During the “Active Strategies: The Pendulum Has Swung” panel, Holly Framsted, CFA, head of ETFs at Capital Group; and Tim Coyne, head of ETFs at T. Rowe Price, both recognized the massive opportunities for traditional mutual fund managers looking to enter the ETF space.
However, managers need to be thoughtful because not every strategy will translate successfully to an ETF. Nor does this conversion trend mean we will witness a cannibalism of mutual funds — different vehicles serve different needs for advisers and should not be seen as clones.

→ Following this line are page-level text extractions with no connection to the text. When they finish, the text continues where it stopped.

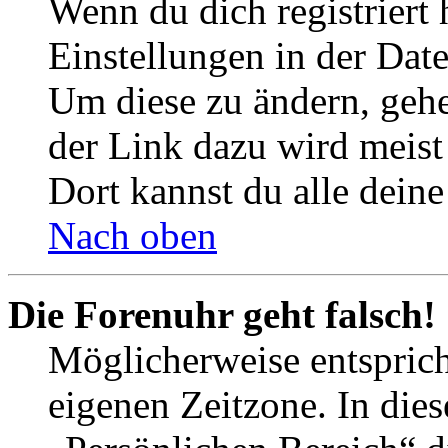
Wenn du dich registriert 
Einstellungen in der Dat
Um diese zu ändern, gehe
der Link dazu wird meist 
Dort kannst du alle deine
Nach oben
Die Forenuhr geht falsch!
Möglicherweise entspricht
eigenen Zeitzone. In dies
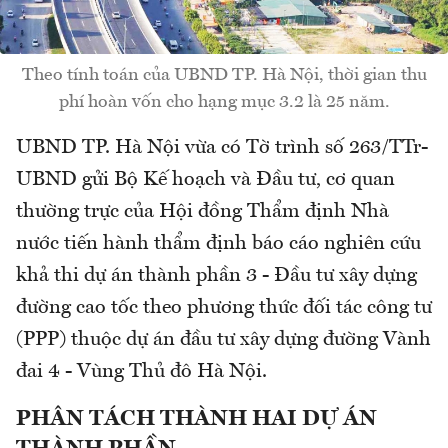
Theo tính toán của UBND TP. Hà Nội, thời gian thu
phí hoàn vốn cho hạng mục 3.2 là 25 năm.
UBND TP. Hà Nội vừa có Tờ trình số 263/TTr-
UBND gửi Bộ Kế hoạch và Đầu tư, cơ quan
thường trực của Hội đồng Thẩm định Nhà
nước tiến hành thẩm định báo cáo nghiên cứu
khả thi dự án thành phần 3 - Đầu tư xây dựng
đường cao tốc theo phương thức đối tác công tư
(PPP) thuộc dự án đầu tư xây dựng đường Vành
đai 4 - Vùng Thủ đô Hà Nội.
PHÂN TÁCH THÀNH HAI DỰ ÁN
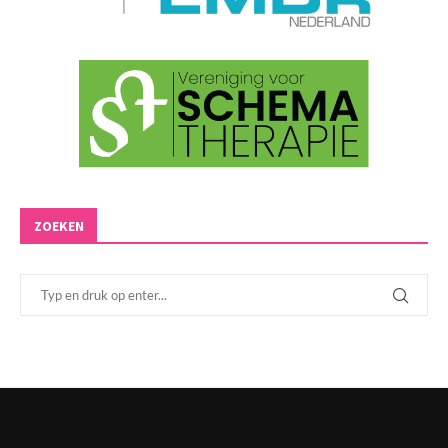
ZOEKEN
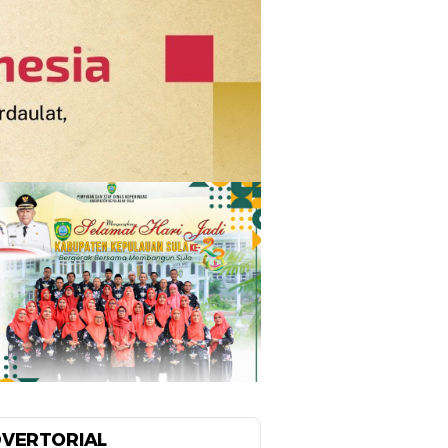
VERTORIAL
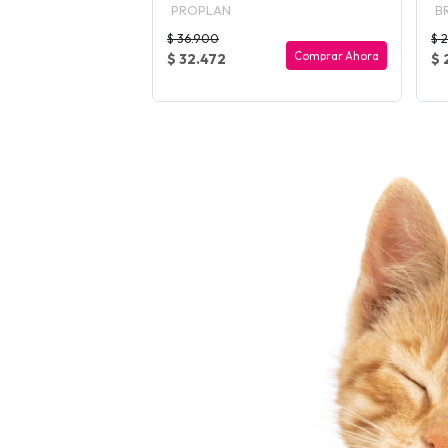
PROPLAN
B
$ 36.900
$ 
Comprar Ahora
Comprar Ahora
$ 32.472
$ 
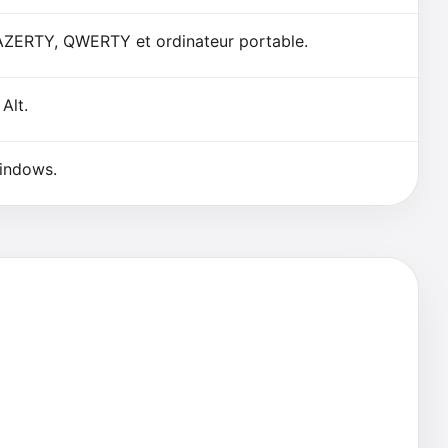
 AZERTY, QWERTY et ordinateur portable.
Alt.
indows.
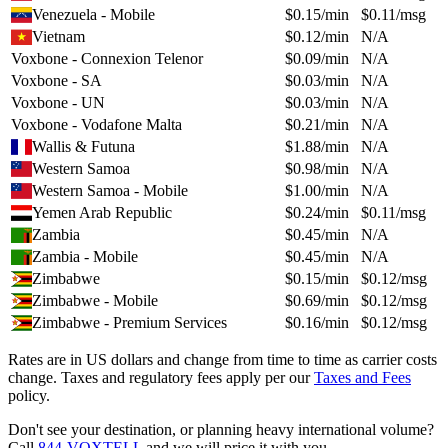
Venezuela - Mobile
$
0.15
/min
$
0.11
/msg
Vietnam
$
0.12
/min
N/A
Voxbone - Connexion Telenor
$
0.09
/min
N/A
Voxbone - SA
$
0.03
/min
N/A
Voxbone - UN
$
0.03
/min
N/A
Voxbone - Vodafone Malta
$
0.21
/min
N/A
Wallis & Futuna
$
1.88
/min
N/A
Western Samoa
$
0.98
/min
N/A
Western Samoa - Mobile
$
1.00
/min
N/A
Yemen Arab Republic
$
0.24
/min
$
0.11
/msg
Zambia
$
0.45
/min
N/A
Zambia - Mobile
$
0.45
/min
N/A
Zimbabwe
$
0.15
/min
$
0.12
/msg
Zimbabwe - Mobile
$
0.69
/min
$
0.12
/msg
Zimbabwe - Premium Services
$
0.16
/min
$
0.12
/msg
Rates are in US dollars and change from time to time as carrier costs
change. Taxes and regulatory fees apply per our
Taxes and Fees
policy.
Don't see your destination, or planning heavy international volume?
Call
844-VOXTELL
and we will price it with you.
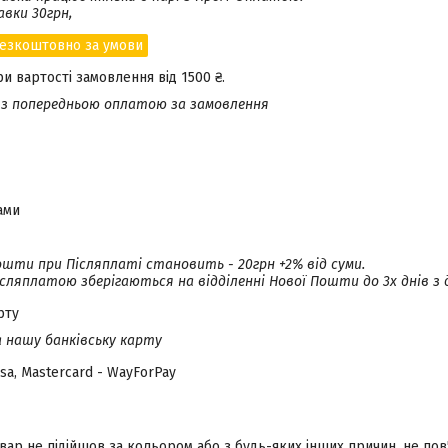
вки 30грн,
езкоштовно за умови
 вартості замовлення від 1500 ₴.
з попередньою оплатою за замовлення
ами
ошти при Післяплаті становить - 20грн +2% від суми.

ісляплатою зберігаються на відділенні Нової Пошти до 3х днів з 
рту
 нашу банківську карту
sa, Mastercard - WayForPay
вар не підійшов за кольором або з будь-яких інших причин, не по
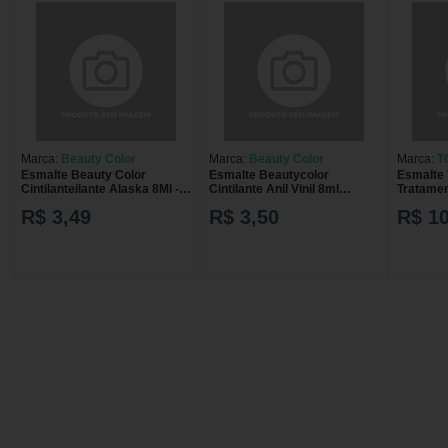
Marca:
Beauty Color
Marca:
Beauty Color
Marca:
T
Esmalte Beauty Color
Esmalte Beautycolor
Esmalte
Cintilanteilante Alaska 8Ml -
Cintilante Anil Vinil 8ml
Tratamen
Beauty Color
Beauty Color Esm
R$ 3,49
R$ 3,50
R$ 10
Beautycolor Cintilante Anil
Vinil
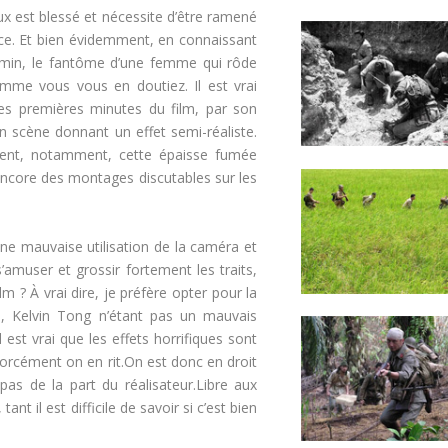
 eux est blessé et nécessite d’être ramené
nce. Et bien évidemment, en connaissant
chemin, le fantôme d’une femme qui rôde
omme vous vous en doutiez. Il est vrai
 les premières minutes du film, par son
n scène donnant un effet semi-réaliste.
rivent, notamment, cette épaisse fumée
 encore des montages discutables sur les
ne mauvaise utilisation de la caméra et
s’amuser et grossir fortement les traits,
 ? À vrai dire, je préfère opter pour la
e, Kelvin Tong n’étant pas un mauvais
est vrai que les effets horrifiques sont
 forcément on en rit.On est donc en droit
as de la part du réalisateur.Libre aux
nt il est difficile de savoir si c’est bien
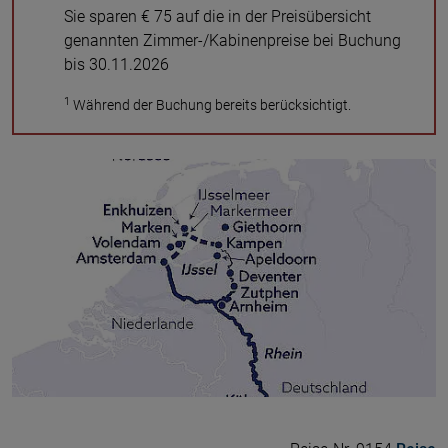
Sie sparen € 75 auf die in der Preisübersicht
genannten Zimmer-/Kabinenpreise bei Buchung
bis 30.11.2026
1
Während der Buchung bereits berücksichtigt.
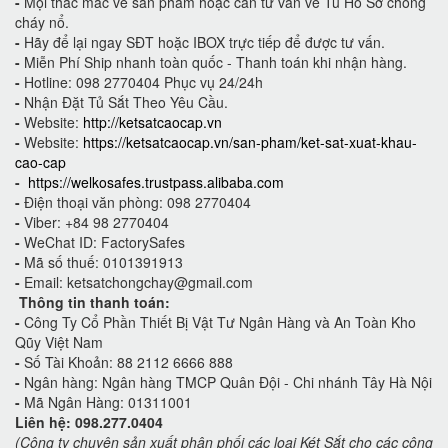
-
Mọi thắc mắc về sản phẩm hoặc cần tư vấn về Tủ Hồ Sơ chống
cháy nổ.
-
Hãy để lại ngay SĐT hoặc IBOX trực tiếp để được tư vấn.
-
Miễn Phí Ship nhanh toàn quốc - Thanh toán khi nhận hàng.
-
Hotline: 098 2770404 Phục vụ 24/24h
-
Nhận Đặt Tủ Sắt Theo Yêu Cầu.
-
Website:
http://ketsatcaocap.vn
-
Website:
https://ketsatcaocap.vn/san-pham/ket-sat-xuat-khau-
cao-cap
-
https://welkosafes.trustpass.alibaba.com
-
Điện thoại văn phòng: 098 2770404
-
Viber: +84 98 2770404
-
WeChat ID: FactorySafes
-
Mã số thuế: 0101391913
-
Email: ketsatchongchay@gmail.com
Thông tin thanh toán:
-
Công Ty Cổ Phần Thiết Bị Vật Tư Ngân Hàng và An Toàn Kho
Qũy Việt Nam
-
Số Tài Khoản: 88 2112 6666 888
-
Ngân hàng: Ngân hàng TMCP Quân Đội - Chi nhánh Tây Hà Nội
-
Mã Ngân Hàng: 01311001
Liên hệ: 098.277.0404
(Công ty chuyên sản xuất phân phối các loại Két Sắt cho các công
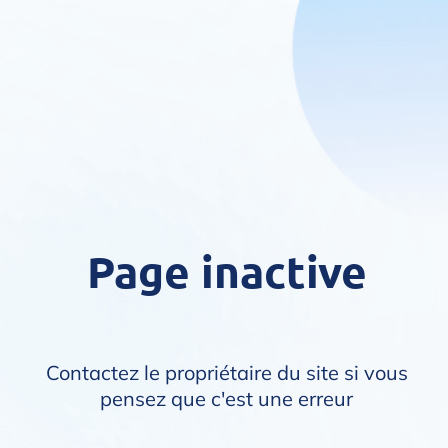
Page inactive
Contactez le propriétaire du site si vous
pensez que c'est une erreur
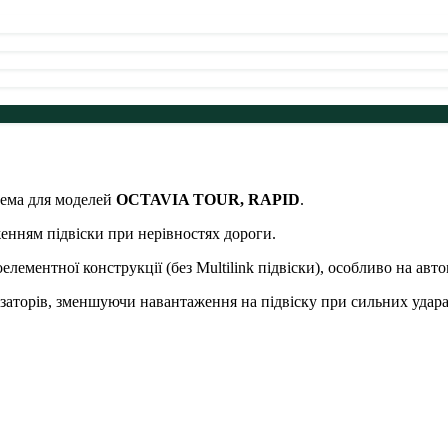
рема для моделей
OCTAVIA TOUR, RAPID
.
енням підвіски при нерівностях дороги.
лементної конструкції (без Multilink підвіски), особливо на авт
заторів, зменшуючи навантаження на підвіску при сильних удара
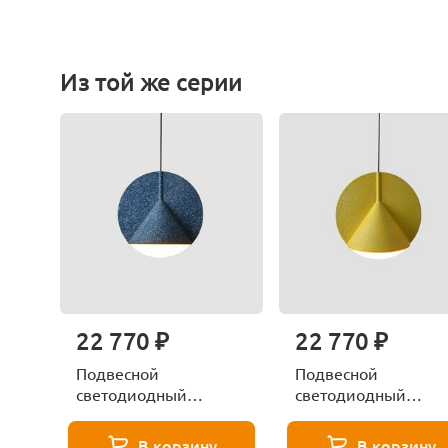
Из той же серии
22 770 ₽
22 770 ₽
Подвесной
Подвесной
светодиодный
светодиодный
светильник Imperium
светильник Imperiu
Loft Flecks 179701-26
Loft Flecks 179700-2
В корзину
В корзину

When considering a conversion, it is essential to highlight the advantages of each vehicle in regard to specific strategies, so investors can make informed decisions about their investments. In particular, focus on the tax benefits associated with choosing an ETF wrapper versus a mutual fund option. Leading up to a conversion, creating a series of content focused on the benefits is critical to ensuring that investors feel comfortable with the decision.
Client AllianzIM applied a similar content strategy following the launch of the firm’s suite of buffered ETFs in June 2020. Recognizing that risk management is not a one-size-fits-all solution, the team crafted a byline for ThinkAdvisor highlighting the benefits of various risk management strategies, providing the information advisers and their clients need to make informed decisions about asset allocation.
The biggest trends in ETFs? That’s up for debate
Opinions at the conference varied on what’s going to be the next big trend in ETFs. Greifeld and VettaFi’s Tom Lydon discussed how the neverending hunt for yield will drive record interest in dividends and income-producing strategies, while Cinthia Murphy of ETF Think Tank noted she’s seeing a focus on active funds as well as derivatives strategies.
However, one thing is very clear: ETF innovation is alive and well.